#### EXERCISE DETAILS:
Could you update all of the lines below, swapping every "Identify" for "Locate" and keeping everything else the same? Leave the pictures out of your answer.

#### EXTRACTED INFORMATION:
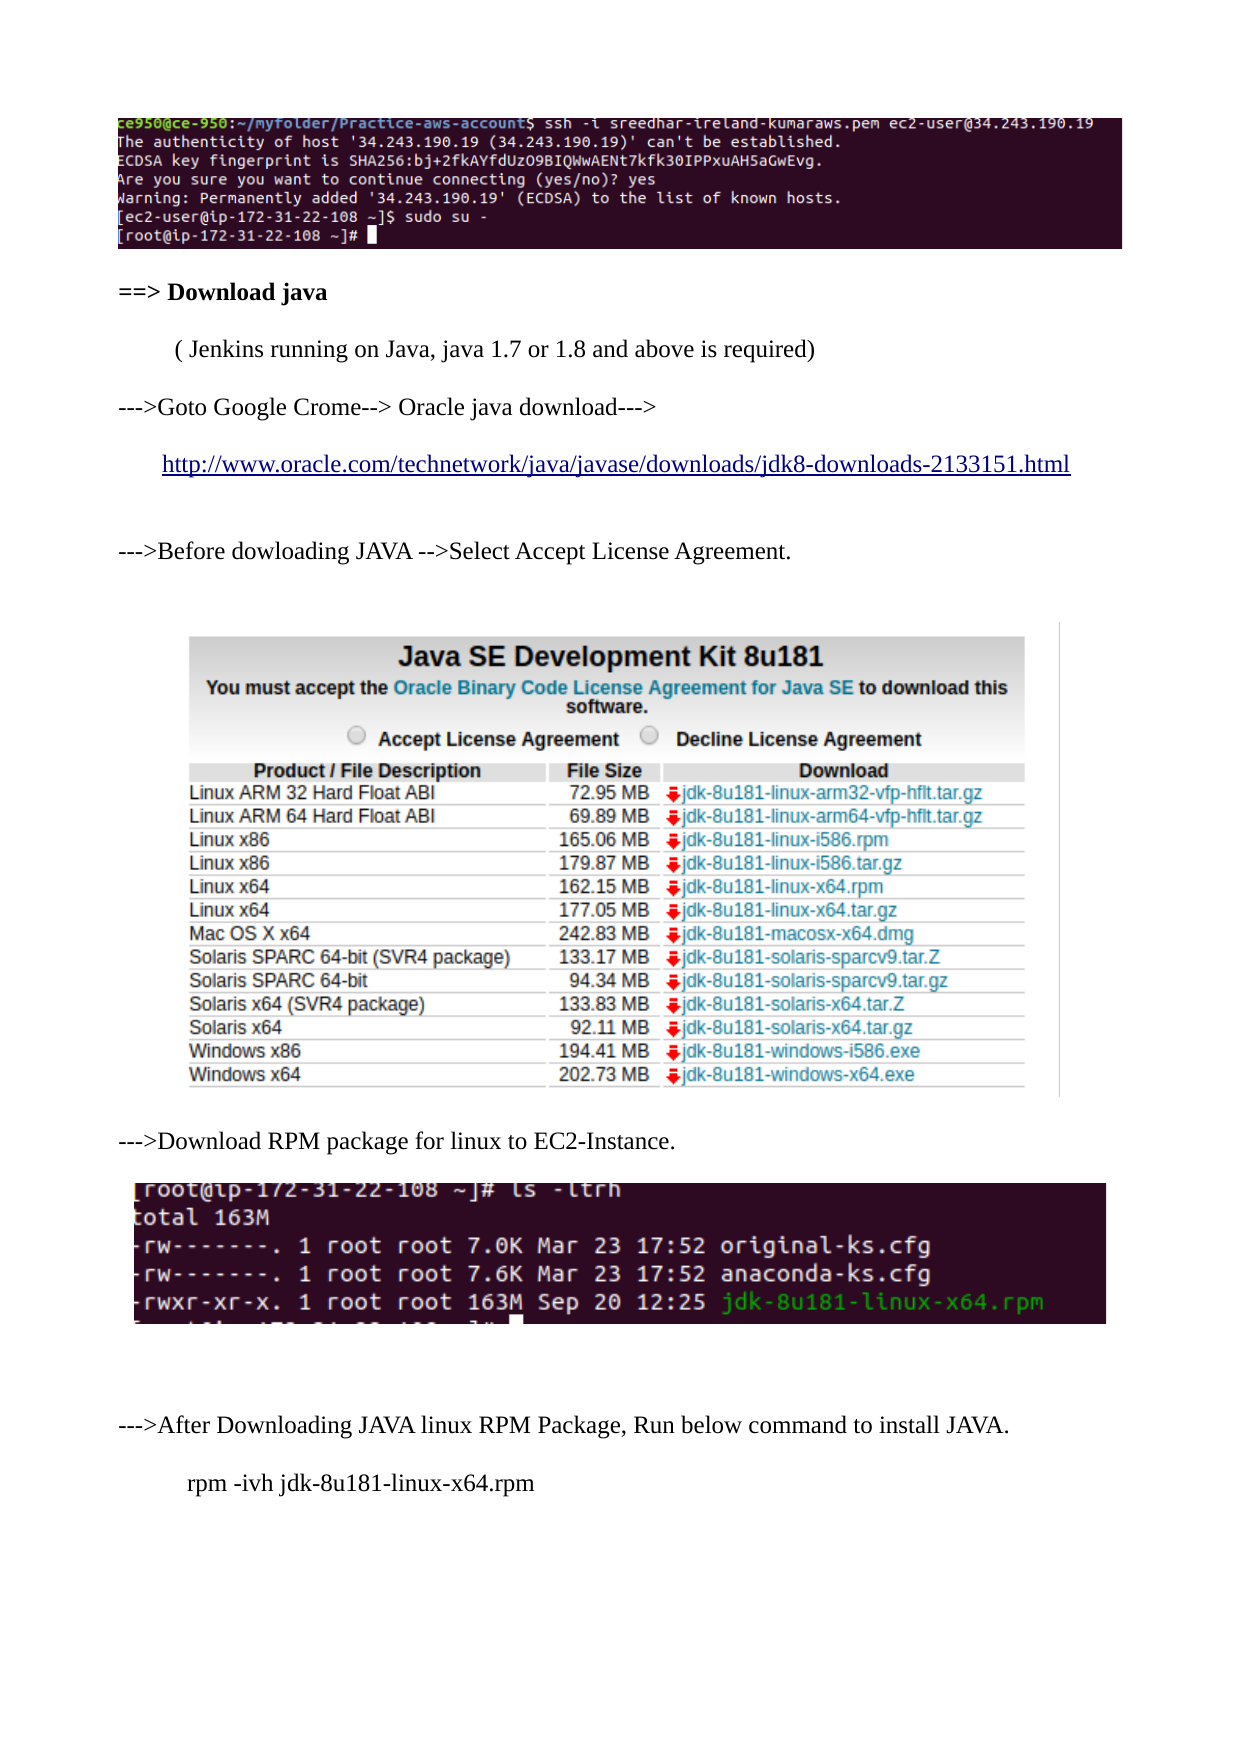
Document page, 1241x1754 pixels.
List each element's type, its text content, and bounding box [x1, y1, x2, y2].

text ==> Download java [118, 277, 1122, 306]
picture [180, 622, 1060, 1097]
text ( Jenkins running on Java, java 1.7 or 1.8 and above is required) [118, 334, 1122, 363]
text --->After Downloading JAVA linux RPM Package, Run below command to install JAVA. [118, 1410, 1122, 1439]
text http://www.oracle.com/technetwork/java/javase/downloads/jdk8-downloads-2133151.html [118, 449, 1122, 478]
picture [134, 1183, 1107, 1324]
text rpm -ivh jdk-8u181-linux-x64.rpm [118, 1468, 1122, 1496]
text --->Download RPM package for linux to EC2-Instance. [118, 1126, 1122, 1154]
text --->Before dowloading JAVA -->Select Accept License Agreement. [118, 536, 1122, 564]
text --->Goto Google Crome--> Oracle java download---> [118, 392, 1122, 421]
picture [118, 118, 1123, 249]
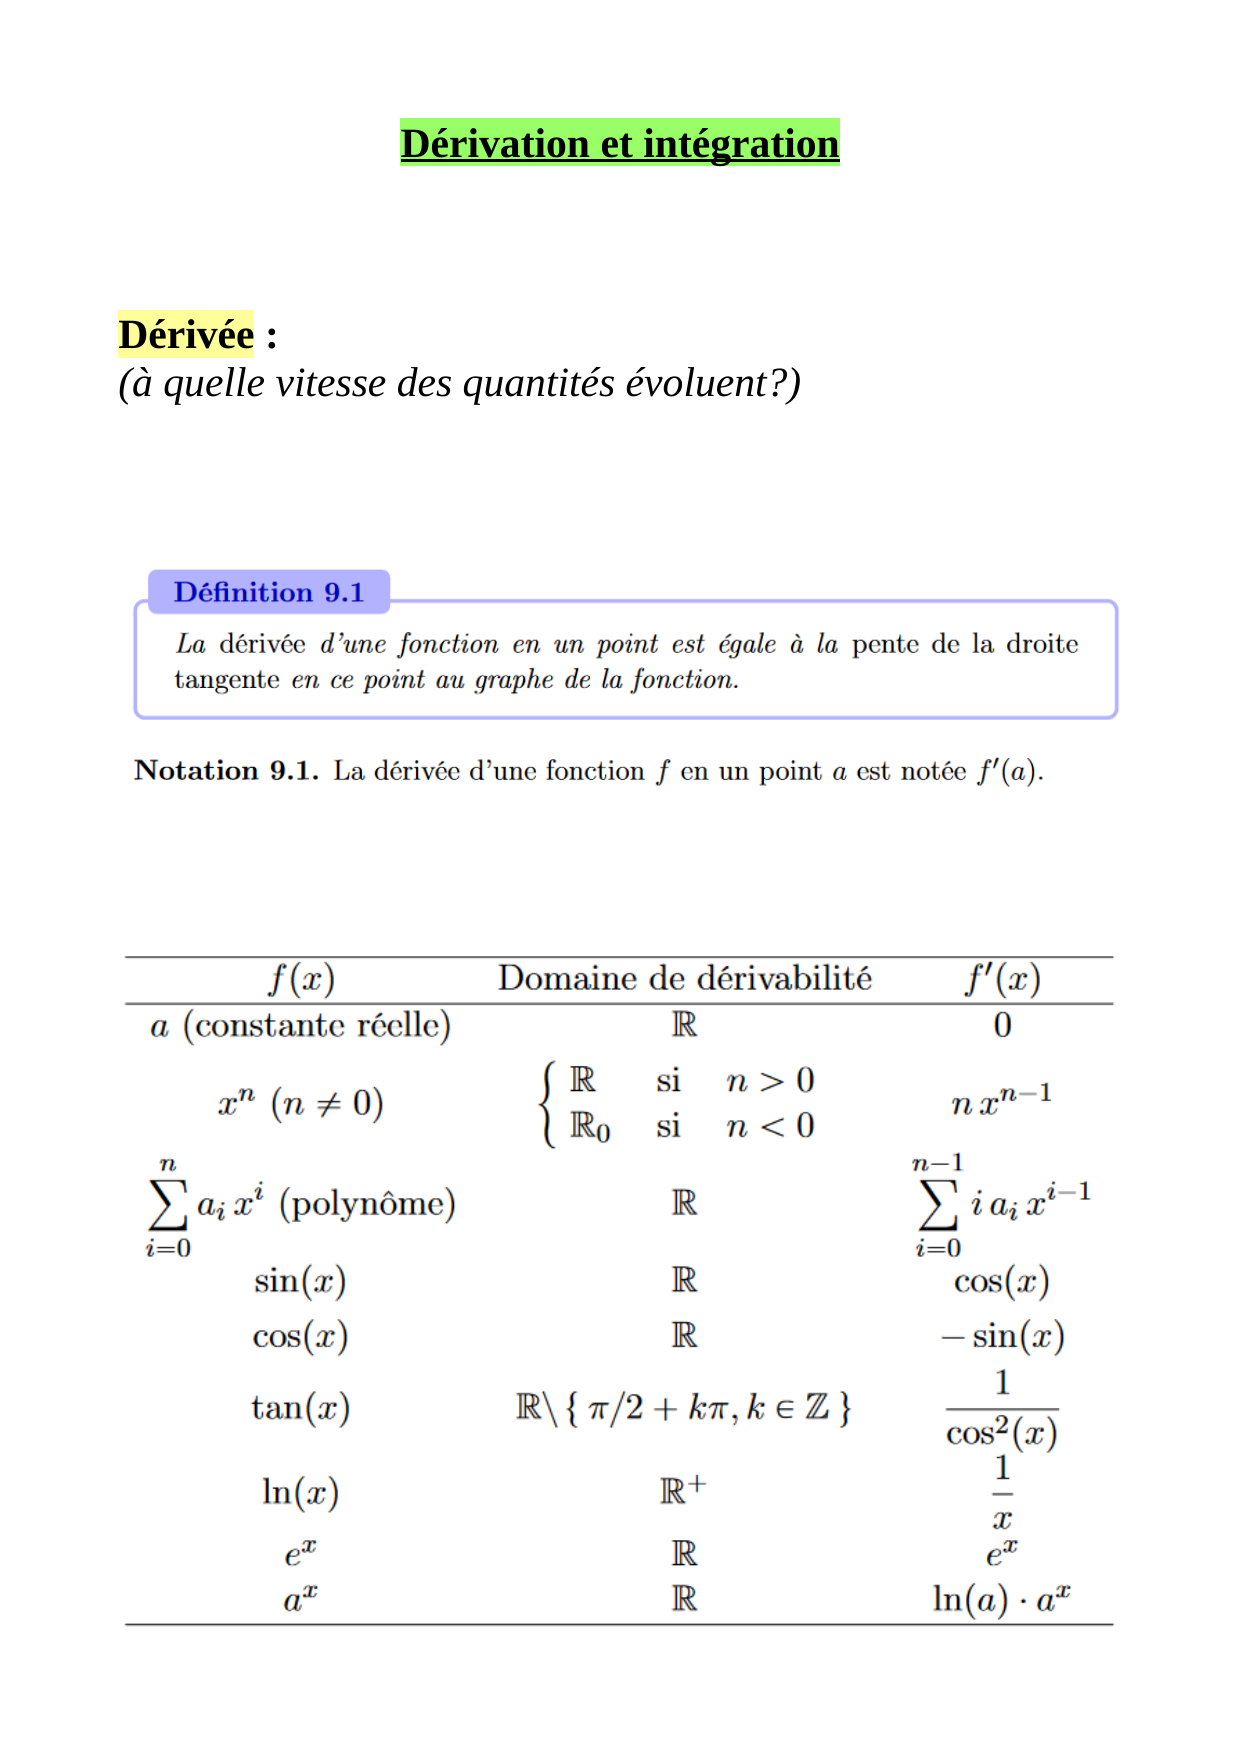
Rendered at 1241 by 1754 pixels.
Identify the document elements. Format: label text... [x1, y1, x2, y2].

text Dérivée : [118, 310, 1122, 358]
text (à quelle vitesse des quantités évoluent?) [118, 358, 1122, 406]
text Dérivation et intégration [118, 118, 1122, 166]
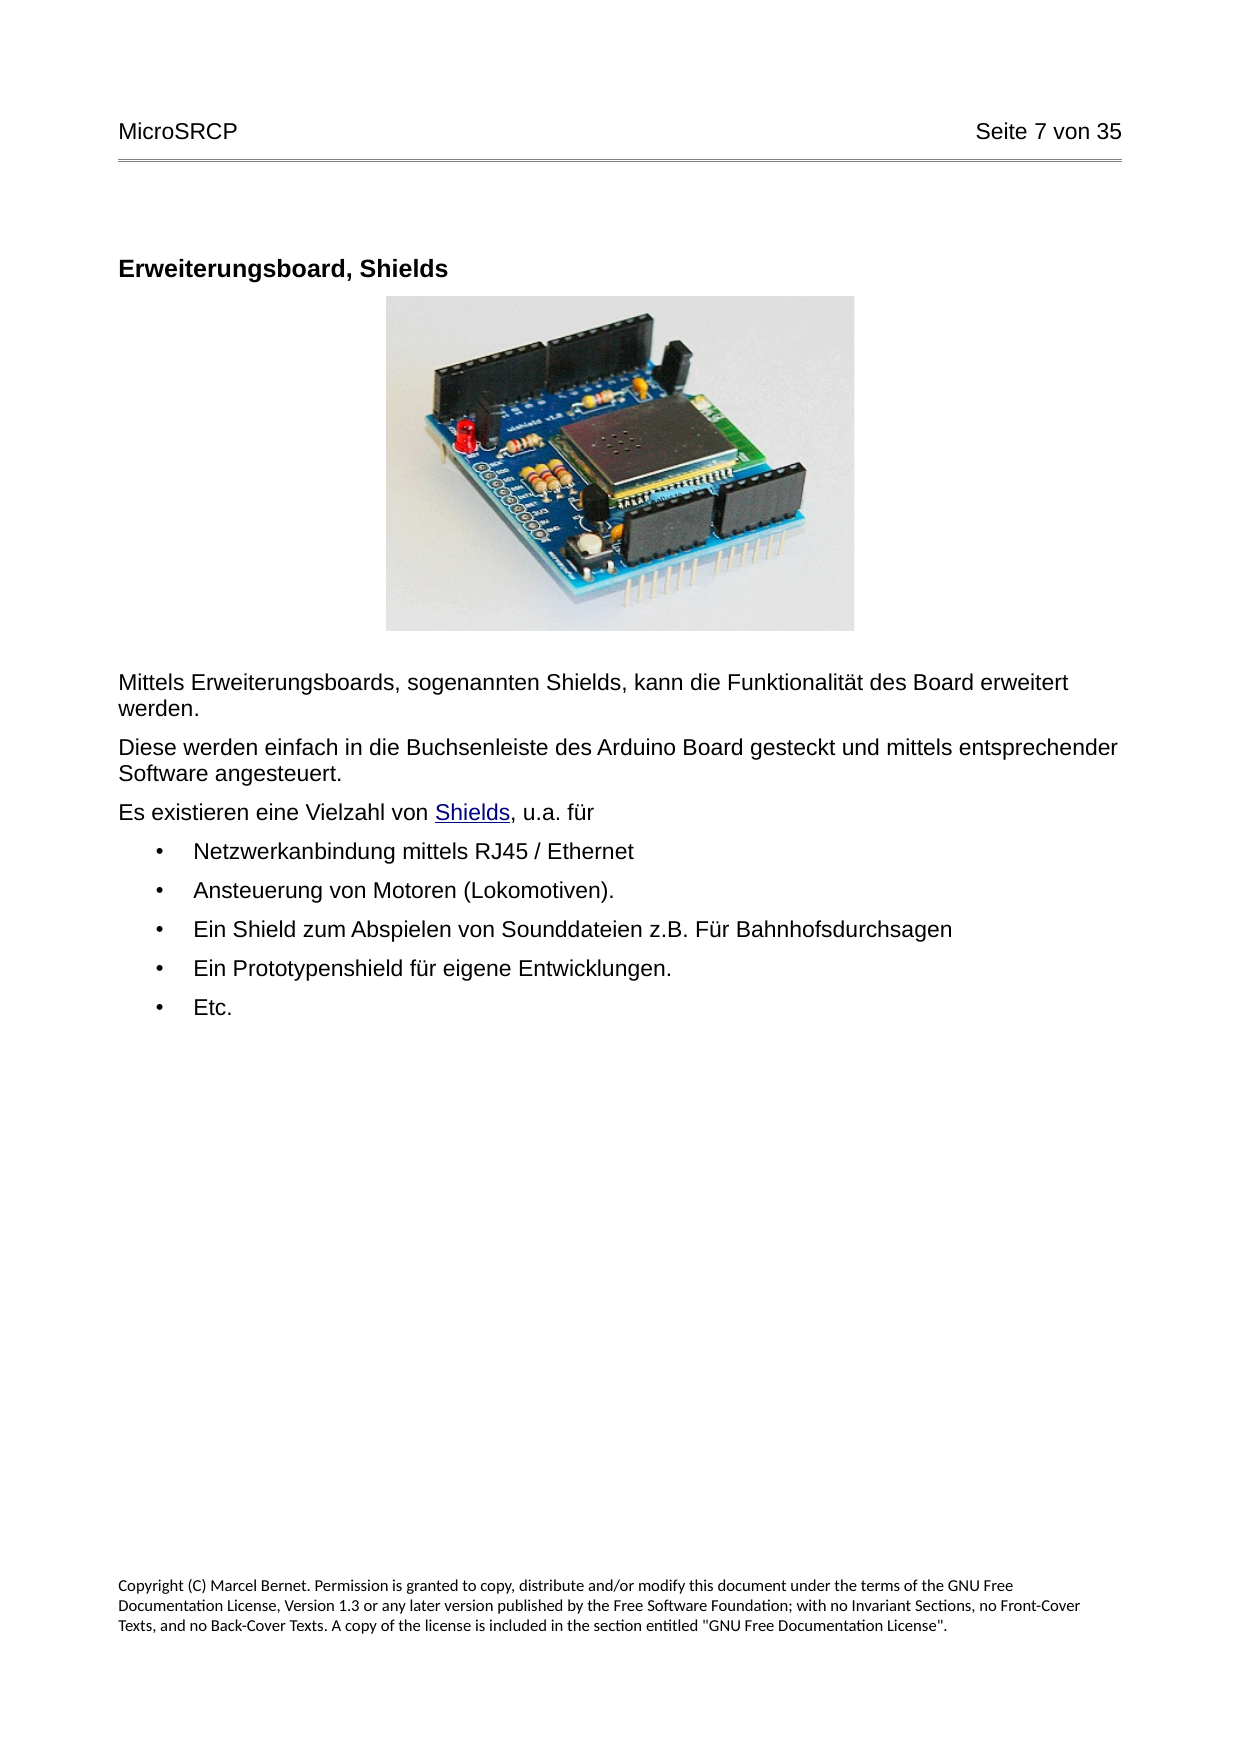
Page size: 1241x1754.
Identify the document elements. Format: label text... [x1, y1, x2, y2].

list Etc. [156, 993, 1122, 1020]
list Ansteuerung von Motoren (Lokomotiven). [156, 877, 1122, 903]
text Diese werden einfach in die Buchsenleiste des Arduino Board gesteckt und mittels entsprechender Software angesteuert. [118, 734, 1122, 787]
text Es existieren eine Vielzahl von Shields, u.a. für [118, 799, 1122, 826]
list Ein Shield zum Abspielen von Sounddateien z.B. Für Bahnhofsdurchsagen [156, 916, 1122, 942]
list Netzwerkanbindung mittels RJ45 / Ethernet [156, 838, 1122, 864]
subtitle Erweiterungsboard, Shields [118, 254, 1122, 283]
text Mittels Erweiterungsboards, sogenannten Shields, kann die Funktionalität des Board erweitert werden. [118, 669, 1122, 722]
list Ein Prototypenshield für eigene Entwicklungen. [156, 955, 1122, 981]
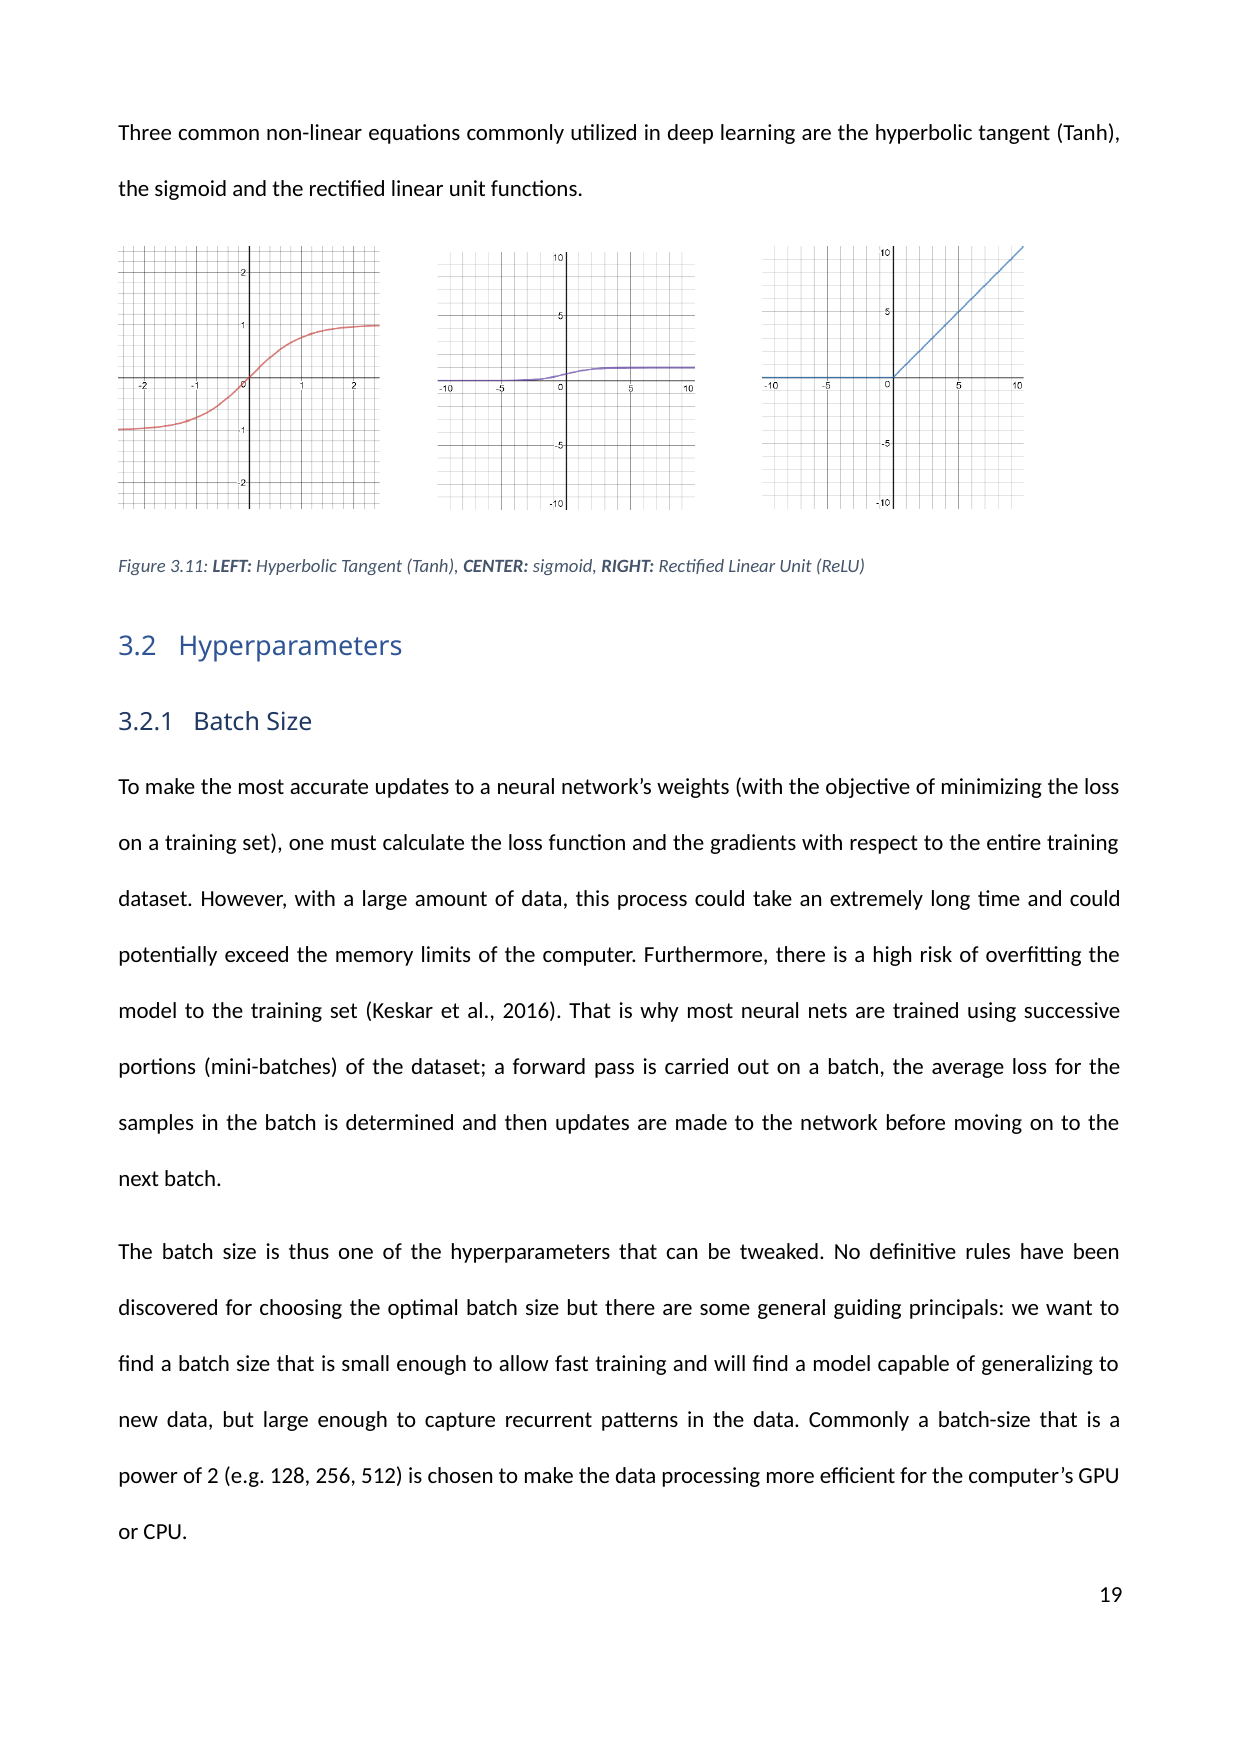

#### ANSWER IN FULL:
Document page, 1241x1754 pixels.
List each element's type, its text content, and bounding box [x1, y1, x2, y2].

text ==> Download java [118, 277, 1122, 306]
picture [180, 622, 1060, 1097]
text ( Jenkins running on Java, java 1.7 or 1.8 and above is required) [118, 334, 1122, 363]
text --->After Downloading JAVA linux RPM Package, Run below command to install JAVA. [118, 1410, 1122, 1439]
text http://www.oracle.com/technetwork/java/javase/downloads/jdk8-downloads-2133151.html [118, 449, 1122, 478]
picture [134, 1183, 1107, 1324]
text rpm -ivh jdk-8u181-linux-x64.rpm [118, 1468, 1122, 1496]
text --->Download RPM package for linux to EC2-Instance. [118, 1126, 1122, 1154]
text --->Before dowloading JAVA -->Select Accept License Agreement. [118, 536, 1122, 564]
text --->Goto Google Crome--> Oracle java download---> [118, 392, 1122, 421]
picture [118, 118, 1123, 249]
Rendered at 1241 by 1754 pixels.
Locate the document elements. Format: label text... [x1, y1, x2, y2].

text Dérivée : [118, 310, 1122, 358]
text (à quelle vitesse des quantités évoluent?) [118, 358, 1122, 406]
text Dérivation et intégration [118, 118, 1122, 166]
Page size: 1241x1754.
Locate the document elements. Format: label text... [x1, y1, x2, y2].

list Etc. [156, 993, 1122, 1020]
list Ansteuerung von Motoren (Lokomotiven). [156, 877, 1122, 903]
text Diese werden einfach in die Buchsenleiste des Arduino Board gesteckt und mittels entsprechender Software angesteuert. [118, 734, 1122, 787]
text Es existieren eine Vielzahl von Shields, u.a. für [118, 799, 1122, 826]
list Ein Shield zum Abspielen von Sounddateien z.B. Für Bahnhofsdurchsagen [156, 916, 1122, 942]
list Netzwerkanbindung mittels RJ45 / Ethernet [156, 838, 1122, 864]
subtitle Erweiterungsboard, Shields [118, 254, 1122, 283]
text Mittels Erweiterungsboards, sogenannten Shields, kann die Funktionalität des Board erweitert werden. [118, 669, 1122, 722]
list Ein Prototypenshield für eigene Entwicklungen. [156, 955, 1122, 981]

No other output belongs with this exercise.